Reputation: 645
Given this scenario:
public class A : IA
{
private IB _ib { get; }
public A(IB ib)
{
_ib = ib;
}
}
public class B : IB
{
private IA _ia { get; }
public B(IA ia)
{
_ia = ia;
}
}
And at Startup.cs
both are registered as Singleton
.
Why does this doesn't fall into circular dependency?
Upvotes: 1
Views: 200
Reputation: 29302
If, as indicated in your comments, the dependencies are registered like this:
services.AddSingleton<IA, A>();
services.AddSingleton<IB, B>();
...resolving either IA
or IB
will fail with an exception. This is provable with a unit test.
[TestMethod]
public void TestCircularDependency()
{
var services = new ServiceCollection();
services.AddSingleton<IA, A>();
services.AddSingleton<IB, B>();
var provider = services.BuildServiceProvider();
var a = provider.GetService<IA>();
var b = provider.GetService<IB>();
}
Either resolution fails with an exception:
System.InvalidOperationException: A circular dependency was detected for the service of type 'UnitTestProject1.IB'.

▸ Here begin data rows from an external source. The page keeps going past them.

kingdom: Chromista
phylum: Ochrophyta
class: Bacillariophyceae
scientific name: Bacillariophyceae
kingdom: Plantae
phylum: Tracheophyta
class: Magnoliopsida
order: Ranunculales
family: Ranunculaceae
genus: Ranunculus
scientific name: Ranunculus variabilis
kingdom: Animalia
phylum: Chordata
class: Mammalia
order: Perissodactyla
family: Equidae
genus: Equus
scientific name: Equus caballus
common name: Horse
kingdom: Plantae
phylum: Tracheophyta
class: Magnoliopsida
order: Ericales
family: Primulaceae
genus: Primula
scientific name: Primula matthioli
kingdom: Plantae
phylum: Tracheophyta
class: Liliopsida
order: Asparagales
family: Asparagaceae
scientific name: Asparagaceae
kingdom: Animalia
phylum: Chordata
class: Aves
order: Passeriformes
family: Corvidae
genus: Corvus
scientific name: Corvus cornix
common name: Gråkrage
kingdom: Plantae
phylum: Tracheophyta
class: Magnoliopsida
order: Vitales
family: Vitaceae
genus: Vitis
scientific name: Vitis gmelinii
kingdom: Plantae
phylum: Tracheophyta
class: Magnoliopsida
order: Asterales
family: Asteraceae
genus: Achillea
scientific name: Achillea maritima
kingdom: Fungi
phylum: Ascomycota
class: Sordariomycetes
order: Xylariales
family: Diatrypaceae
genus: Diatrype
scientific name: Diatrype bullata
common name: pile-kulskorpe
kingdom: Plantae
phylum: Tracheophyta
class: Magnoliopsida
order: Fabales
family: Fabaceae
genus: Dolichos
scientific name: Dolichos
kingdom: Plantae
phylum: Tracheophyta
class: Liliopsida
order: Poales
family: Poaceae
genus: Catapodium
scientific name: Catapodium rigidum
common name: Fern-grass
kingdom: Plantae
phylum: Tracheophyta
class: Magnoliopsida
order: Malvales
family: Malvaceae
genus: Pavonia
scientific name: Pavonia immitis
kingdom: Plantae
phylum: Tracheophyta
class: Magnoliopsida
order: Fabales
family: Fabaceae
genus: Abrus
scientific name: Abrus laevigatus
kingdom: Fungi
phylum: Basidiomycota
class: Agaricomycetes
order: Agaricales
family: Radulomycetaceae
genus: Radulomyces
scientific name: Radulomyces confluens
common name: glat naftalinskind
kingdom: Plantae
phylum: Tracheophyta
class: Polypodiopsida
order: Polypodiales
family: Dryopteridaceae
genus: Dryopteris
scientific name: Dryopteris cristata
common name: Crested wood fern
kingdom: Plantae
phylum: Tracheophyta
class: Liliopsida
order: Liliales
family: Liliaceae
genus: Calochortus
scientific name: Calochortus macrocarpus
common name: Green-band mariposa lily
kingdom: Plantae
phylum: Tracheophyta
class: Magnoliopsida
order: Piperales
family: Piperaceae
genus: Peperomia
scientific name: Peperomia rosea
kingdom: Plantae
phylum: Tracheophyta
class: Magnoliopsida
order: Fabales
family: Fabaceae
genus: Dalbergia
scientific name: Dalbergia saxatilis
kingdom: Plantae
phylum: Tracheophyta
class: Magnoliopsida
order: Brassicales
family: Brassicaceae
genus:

For this not to fail is impossible. Things frequently happen in our code that appear to be impossible, but in virtually every case the cause is an assumption that can't be correct.
You've also mentioned that it works in one environment but not in another. The assumption (which I've made lots of times) is that the same code is running in both environments, but in this case it's not.
The only way that IA
can be resolved in this case is if there is another implementation of IA
or another implementation of IB
(or very unlikely - null
is injected as the dependency into one or the other.)
This sort of problem is interesting because when we see something that appears to be impossible, our tendency (mine at least) is often to stare at it wondering how the impossible is happening. Once we've determined that what we think is happening is impossible, that's an indication that we should begin questioning every other assumption which has led us to that conclusion. One of them must be false.